**WORK TO COMPLETE**:
Rewrite the data below, replacing each "Номер товара" with "Артикул" and leaving everything else unchanged.

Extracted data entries
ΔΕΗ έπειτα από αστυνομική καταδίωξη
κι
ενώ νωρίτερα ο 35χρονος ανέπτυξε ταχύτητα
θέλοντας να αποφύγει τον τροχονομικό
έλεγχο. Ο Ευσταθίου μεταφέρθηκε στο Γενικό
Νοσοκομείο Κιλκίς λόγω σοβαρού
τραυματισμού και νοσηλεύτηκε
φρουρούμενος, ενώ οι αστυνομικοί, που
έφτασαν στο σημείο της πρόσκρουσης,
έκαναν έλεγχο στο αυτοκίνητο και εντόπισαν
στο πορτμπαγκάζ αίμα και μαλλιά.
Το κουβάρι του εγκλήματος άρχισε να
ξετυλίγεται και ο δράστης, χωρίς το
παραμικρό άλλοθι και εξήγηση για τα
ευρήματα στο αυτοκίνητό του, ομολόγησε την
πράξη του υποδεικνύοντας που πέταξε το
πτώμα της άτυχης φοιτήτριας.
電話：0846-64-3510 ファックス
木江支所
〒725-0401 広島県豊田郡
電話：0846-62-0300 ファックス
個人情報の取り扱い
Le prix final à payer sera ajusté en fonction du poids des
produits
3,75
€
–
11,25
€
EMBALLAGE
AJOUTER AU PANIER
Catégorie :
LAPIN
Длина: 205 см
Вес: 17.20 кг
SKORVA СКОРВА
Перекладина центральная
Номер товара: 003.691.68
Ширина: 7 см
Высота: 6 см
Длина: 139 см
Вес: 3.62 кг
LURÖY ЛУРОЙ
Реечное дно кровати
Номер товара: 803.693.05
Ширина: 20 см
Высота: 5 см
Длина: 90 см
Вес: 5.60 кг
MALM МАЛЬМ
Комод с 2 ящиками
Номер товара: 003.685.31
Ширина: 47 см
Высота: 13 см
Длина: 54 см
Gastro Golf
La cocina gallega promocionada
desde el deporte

**OUTPUT FOR THIS EXERCISE**:
ΔΕΗ έπειτα από αστυνομική καταδίωξη
κι
ενώ νωρίτερα ο 35χρονος ανέπτυξε ταχύτητα
θέλοντας να αποφύγει τον τροχονομικό
έλεγχο. Ο Ευσταθίου μεταφέρθηκε στο Γενικό
Νοσοκομείο Κιλκίς λόγω σοβαρού
τραυματισμού και νοσηλεύτηκε
φρουρούμενος, ενώ οι αστυνομικοί, που
έφτασαν στο σημείο της πρόσκρουσης,
έκαναν έλεγχο στο αυτοκίνητο και εντόπισαν
στο πορτμπαγκάζ αίμα και μαλλιά.
Το κουβάρι του εγκλήματος άρχισε να
ξετυλίγεται και ο δράστης, χωρίς το
παραμικρό άλλοθι και εξήγηση για τα
ευρήματα στο αυτοκίνητό του, ομολόγησε την
πράξη του υποδεικνύοντας που πέταξε το
πτώμα της άτυχης φοιτήτριας.
電話：0846-64-3510 ファックス
木江支所
〒725-0401 広島県豊田郡
電話：0846-62-0300 ファックス
個人情報の取り扱い
Le prix final à payer sera ajusté en fonction du poids des
produits
3,75
€
–
11,25
€
EMBALLAGE
AJOUTER AU PANIER
Catégorie :
LAPIN
Длина: 205 см
Вес: 17.20 кг
SKORVA СКОРВА
Перекладина центральная
Артикул: 003.691.68
Ширина: 7 см
Высота: 6 см
Длина: 139 см
Вес: 3.62 кг
LURÖY ЛУРОЙ
Реечное дно кровати
Артикул: 803.693.05
Ширина: 20 см
Высота: 5 см
Длина: 90 см
Вес: 5.60 кг
MALM МАЛЬМ
Комод с 2 ящиками
Артикул: 003.685.31
Ширина: 47 см
Высота: 13 см
Длина: 54 см
Gastro Golf
La cocina gallega promocionada
desde el deporte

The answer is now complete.